- Actions to take -
1/ In the Improbability Principle excerpt below, check whether each statement agrees with it. Answer yes or no for each and quote the words that decide it.
(a) The law of truly large numbers says a specified event should be expected given enough opportunities, however unlikely it is at each one.
(b) The law of combinations says the number of combinations grows linearly with the number of elements.
(c) Mistaking many opportunities for few leads people to overestimate how probable an event is.
2/ Extend the Improbability Principle excerpt below, starting after its final sentence.

- Excerpt to read -
/---

Adapted from The Improbabilty Principle: Why Coincidences, Miracles, and Rare Events Happen Every Day, by David J. Hand, by arrangement with Scientific American/Farrar, Straus and Giroux, LLC (North America), Transworld (UK), Ambo|Anthos (Holland), C.H. Beck (Germany), Companhia das Letras (Brazil), Grupa Wydawnicza Foksal (Poland), Locus Publishing Co. (Taiwan), AST (Russia). Copyright © 2014 by David J. Hand.
A set of mathematical laws that I call the Improbability Principle tells us that we should not be surprised by coincidences. In fact, we should expect coincidences to happen. One of the key strands of the principle is the law of truly large numbers. This law says that given enough opportunities, we should expect a specified event to happen, no matter how unlikely it may be at each opportunity. Sometimes, though, when there are really many opportunities, it can look as if there are only relatively few. This misperception leads us to grossly underestimate the probability of an event: we think something is incredibly unlikely, when it's actually very likely, perhaps almost certain.
How can a huge number of opportunities occur without people realizing they are there? The law of combinations, a related strand of the Improbability Principle, points the way. It says: the number of combinations of interacting elements increases exponentially with the number of elements. The “birthday problem” is a well-known example.

\---

- Entries supplied -

/---

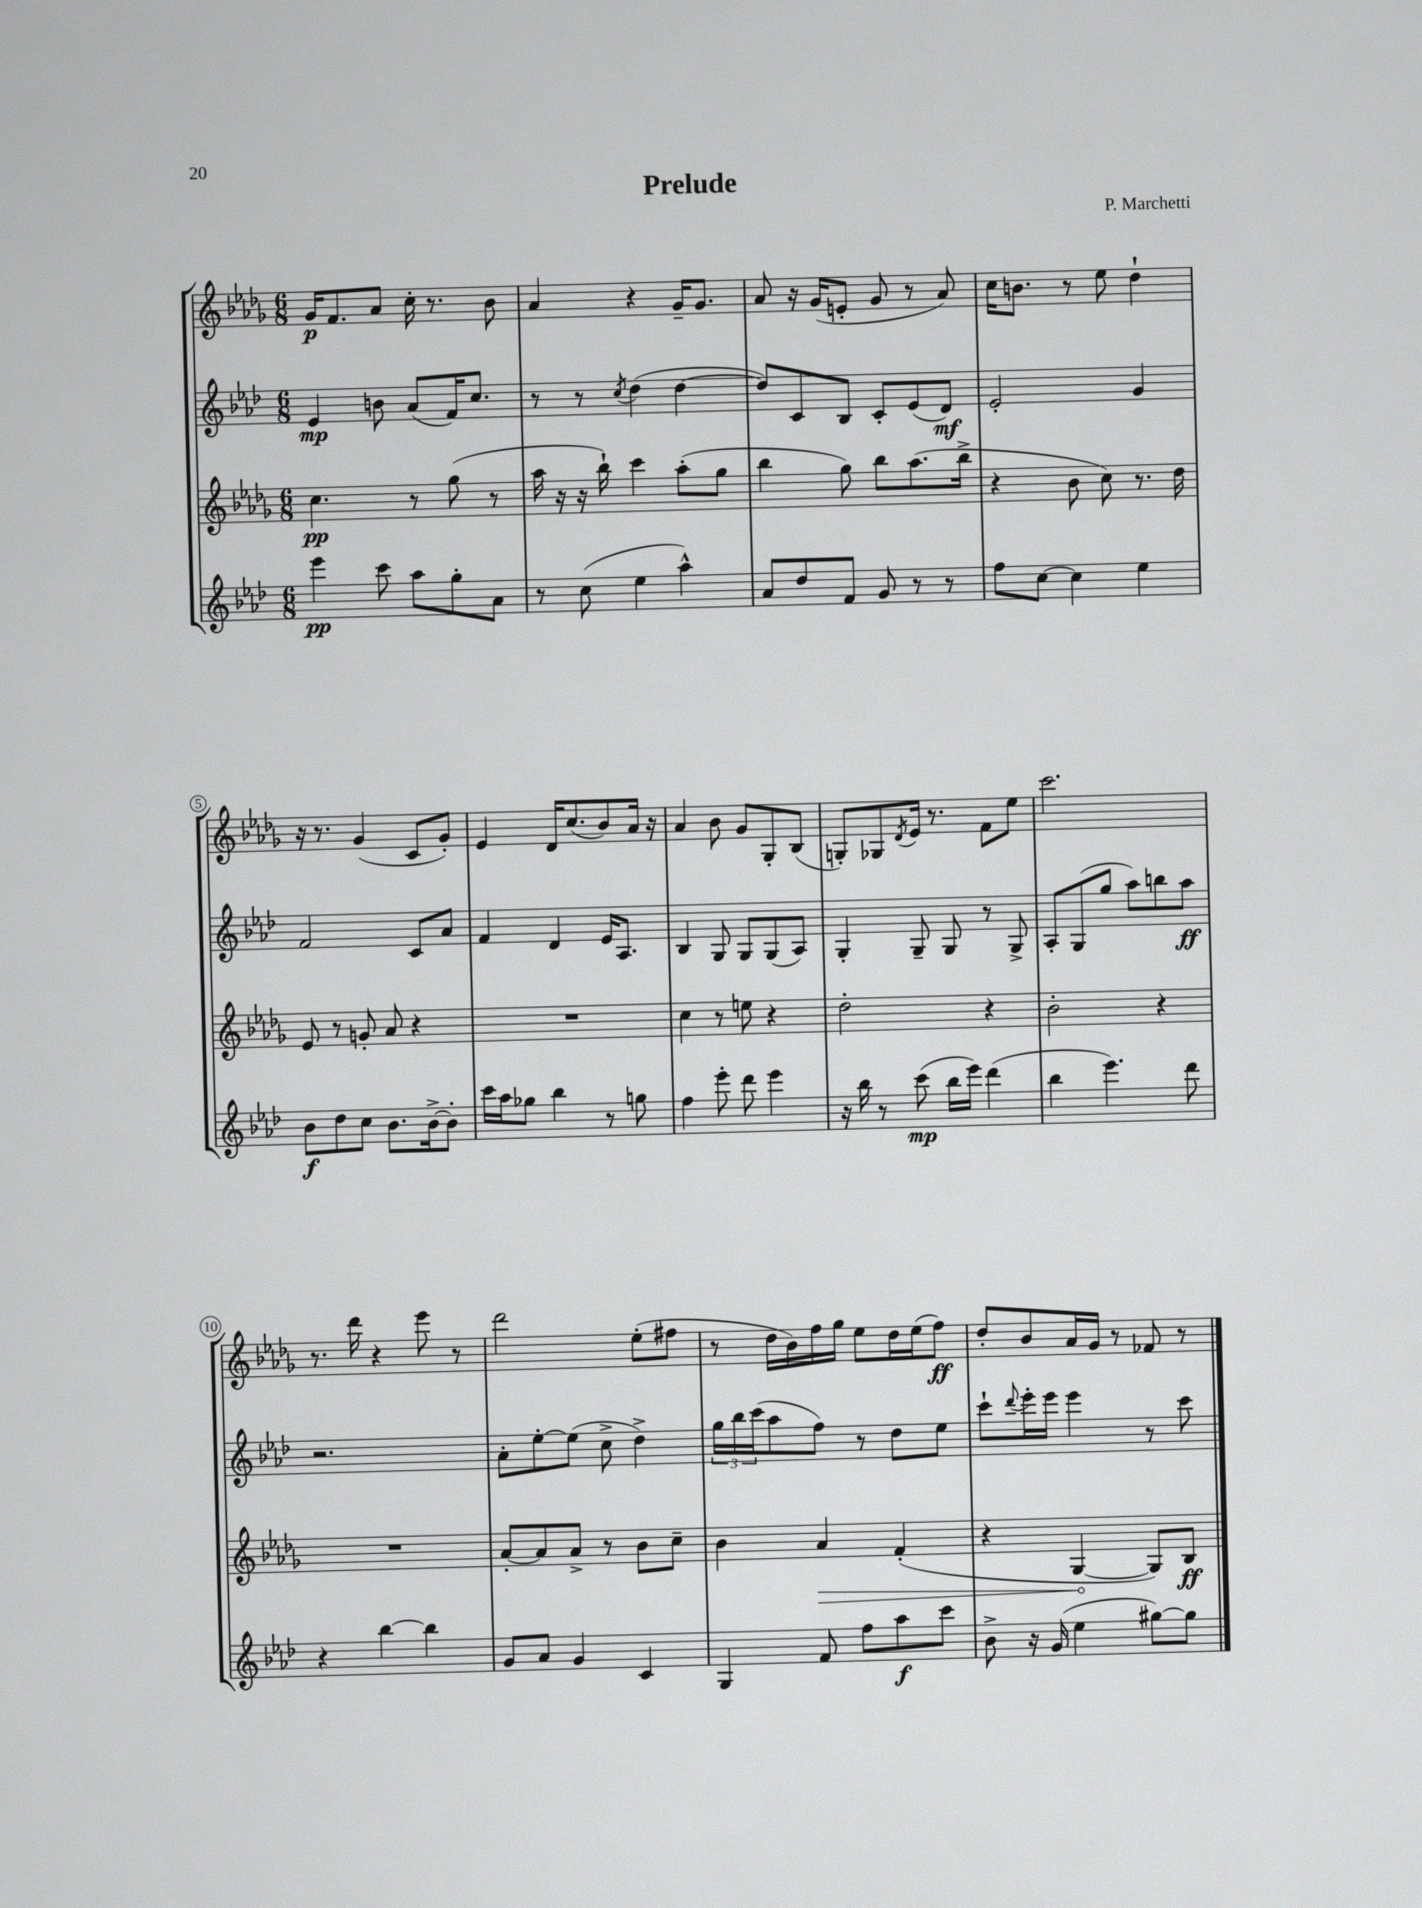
\header { title = "Prelude" composer = "P. Marchetti" }
<<
\new StaffGroup <<
\new Staff = "s0" {
    \clef treble \key des \major \numericTimeSignature \time 6/8
    ges'16\p f'8. aes'8 c''16-. r8. bes'8 |
    aes'4 r4 ges'16-- ges'8. |
    aes'8 r16 ges'16( e'8-. ges'8 r8 aes'8) |
    c''16 b'8. r8 ees''8 des''4-! |
    r16 r8. ges'4( c'8 ges'8-.) |
    ees'4 des'16 c''8.( bes'8) aes'16 r16 |
    aes'4 bes'8 ges'8 ges8-. bes8( |
    g8-.) ges8 \acciaccatura { des'8 } ees'16 r8. f'8 ees''8 |
    c'''2. |
    r8. des'''16 r4 ees'''8 r8 |
    des'''2 ees''8-.( fis''8 |
    r8 des''16 bes'16) f''16 ges''16 ees''8 des''16 ees''16( f''8\ff) |
    des''8-. bes'8 aes'16 ges'16 r8 fes'8 r8 \bar "|." |
}
\new Staff = "s1" {
    \clef treble \key aes \major \numericTimeSignature \time 6/8
    ees'4\mp b'8 aes'8( f'16) c''8. |
    r8 r8 \acciaccatura { c''8 } des''4( des''4~ |
    des''8) c'8 bes8 c'8-. ees'8( des'8\mf) |
    ees'2-. g'4 |
    f'2 c'8 aes'8 |
    f'4 des'4 ees'16 aes8. |
    bes4 g8 g8 g8( aes8) |
    g4-. g8-- g8 r8 g8-> |
    aes8-. g8( g''8 aes''8) b''8 aes''8\ff |
    r2. |
    aes'8-. ees''8~-. ees''8( c''8-> des''4->) |
    \tuplet 3/2 { g''16 bes''16 c'''16( } aes''8 f''8) r8 des''8 ees''8 |
    c'''8-! \appoggiatura { des'''8 } ees'''16-. ees'''16 ees'''4 r8 c'''8 \bar "|." |
}
\new Staff = "s2" {
    \clef treble \key des \major \numericTimeSignature \time 6/8
    c''4.\pp r8 ges''8( r8 |
    aes''16 r16 r16 bes''16-!) c'''4 aes''8-.( ges''8 |
    bes''4 ges''8) bes''8 aes''8.( bes''16-> |
    r4 bes'8 c''8) r8. des''16 |
    ees'8 r8 g'8-. aes'8 r4 |
    R2. |
    c''4 r8 e''8 r4 |
    des''2-. r4 |
    bes'2-. r4 |
    R2. |
    aes'8~-. aes'8 aes'8-> r8 bes'8 c''8-- |
    bes'4 \once \override Hairpin.circled-tip = ##t aes'4\> f'4-.( |
    r4 ges4~\! ges8) bes8\ff \bar "|." |
}
\new Staff = "s3" {
    \clef treble \key aes \major \numericTimeSignature \time 6/8
    ees'''4\pp c'''8 aes''8 g''8-. aes'8 |
    r8 c''8( ees''4 aes''4-^) |
    aes'8 des''8 f'8 g'8 r8 r8 |
    f''8 c''8~ c''4 ees''4 |
    bes'8\f des''8 c''8 bes'8. bes'16~-> bes'8-. |
    c'''16 aes''16 ges''8 bes''4 r8 g''8 |
    f''4 ees'''8-. des'''8 ees'''4 |
    r16 bes''16 r8 c'''8\mp( bes''16 ees'''16) des'''4( |
    bes''4 ees'''4.) des'''8 |
    r4 bes''4~ bes''4 |
    g'8 aes'8 g'4 c'4 |
    g4 f'8 f''8 aes''8\f c'''8 |
    bes'8-> r16 g'16( ees''4 gis''8~) gis''8 \bar "|." |
}
>>
>>
\layout { \context { \Score \override BarNumber.stencil = #(make-stencil-circler 0.1 0.3 ly:text-interface::print) } }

\---

- Expected responses -
1/
(a) Yes: "given enough opportunities, we should expect a specified event to happen, no matter how unlikely it may be at each opportunity"
(b) No: "the number of combinations of interacting elements increases exponentially with the number of elements"
(c) No: "This misperception leads us to grossly underestimate the probability of an event"

2/
The birthday problem poses the following question: How many people must be in a room to make it more likely than not that two of them share the same birthday?
The answer is just 23. If there are 23 or more people in the room, then it's more likely than not that two will have the same birthday.
Now, if you haven't encountered the birthday problem before, this might strike you as surprising. Twenty-three might sound far too small a number. Perhaps you reasoned as follows: There's only a one-in-365 chance that any particular other person will have the same birthday as me. So there's a 364/365 chance that any particular person will have a different birthday from me. If there are n people in the room, with each of the other n − 1 having a probability of 364/365 of having a different birthday from me, then the probability that all n − 1 have a different birthday from me is 364/365 × 364/365 × 364/365 × 364/365 … × 364/365, with 364/365 multiplied together n − 1 times. If n is 23, this is 0.94.
Because that's the probability that none of them share my birthday, the probability that at least one of them has the same birthday as me is just 1 − 0.94. (This follows by reasoning that either someone has the same birthday as me or that no one has the same birthday as me, so the probabilities of these two events must add up to 1.) Now, 1 − 0.94 = 0.06. That's very small.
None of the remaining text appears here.